Однажды, когда через много месяцев мы как-то вечером шли вместе по улице, я обратила внимание на его стремительную походку и на привычку смотреть куда-то очень высоко.
"Я смотрю наверх, потому что привык рассматривать звезды, ведь они мои родственницы", - совершенно серьезно объяснил Илья Яковлевич и тут же принялся рассказывать мне о звездах, о планетах, об их спутниках, да так подробно, что можно было и правда подумать, что он говорит о своих самых близких родственниках.
Познакомила меня с Ильей Яковлевичем его сестра и моя сокурсница - теперь писательница Елена Ильина, а тогда просто студентка Леля Маршак. Было это на заседании одного литературного общества в перерыве между докладом и прениями. Перерыв был коротким, и мы успели обменяться всего несколькими словами. Когда после затянувшихся прений заседание, наконец, кончилось и все заторопились по домам, Илья Яковлевич подошел к студенту, который только что очень неудачно выступал, и сказал ему: "Жаль, что вас плохо слушали. Мысль очень интересная, ее можно было бы развить".
И тут же сам принялся развивать эту мысль, да так, что она действительно показалась интересной и плодотворной. Меня поразила и доброжелательность, которую Илья Яковлевич проявил к совсем незнакомому человеку, и легкость, с которой он разобрался в специальных вопросах.

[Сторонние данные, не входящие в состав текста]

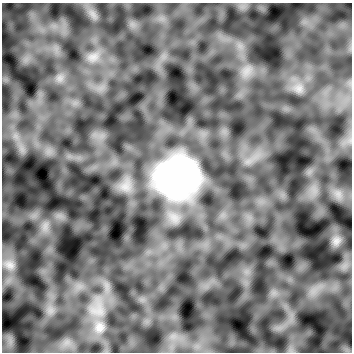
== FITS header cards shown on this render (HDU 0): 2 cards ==
NAXIS1  =                  350
NAXIS2  =                  350

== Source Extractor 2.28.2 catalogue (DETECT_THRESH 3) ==
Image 350 x 350 px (HDU 0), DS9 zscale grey, 1 PNG px = 1 image px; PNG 354 x 354 px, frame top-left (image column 1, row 350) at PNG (2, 3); no overlay
Background -3.10e-07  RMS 1.8e-06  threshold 5.27e-06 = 3 sigma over >= 5 px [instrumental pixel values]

Студент, выступивший так неудачно, был человек одаренный, даже талантливый, но даром речи похвастаться не мог никак. Он и всегда при народе говорил косноязычно, а тут вдруг кто-то засмеялся, и он совсем запутался.
- Ваш брат филолог? - спросила я приятельницу.
- Нет, - ответила она, - инженер-технолог.
После нашей первой встречи прошло что-то около полугода. Я кончала институт, до государственных экзаменов оставались считанные недели. Плохо было, что усиленными занятиями я переутомила свое и тогда уже слабое зрение и совсем не могла читать. Единственным выходом для меня оказалось заниматься с кем-нибудь вместе, и мне сразу пришло в голову разыскать Лелю Маршак. Я знала, что она человек серьезный, толковый, и, кроме того, она мне была очень симпатична. Леля охотно согласилась, и через несколько дней мы вдвоем взялись за дело. Я до сих пор с удовольствием вспоминаю, как хорошо мы тогда занимались. Мысль работала ясно, отчетливо. Мы успевали много, несмотря на то что и шутили и говорили о постороннем.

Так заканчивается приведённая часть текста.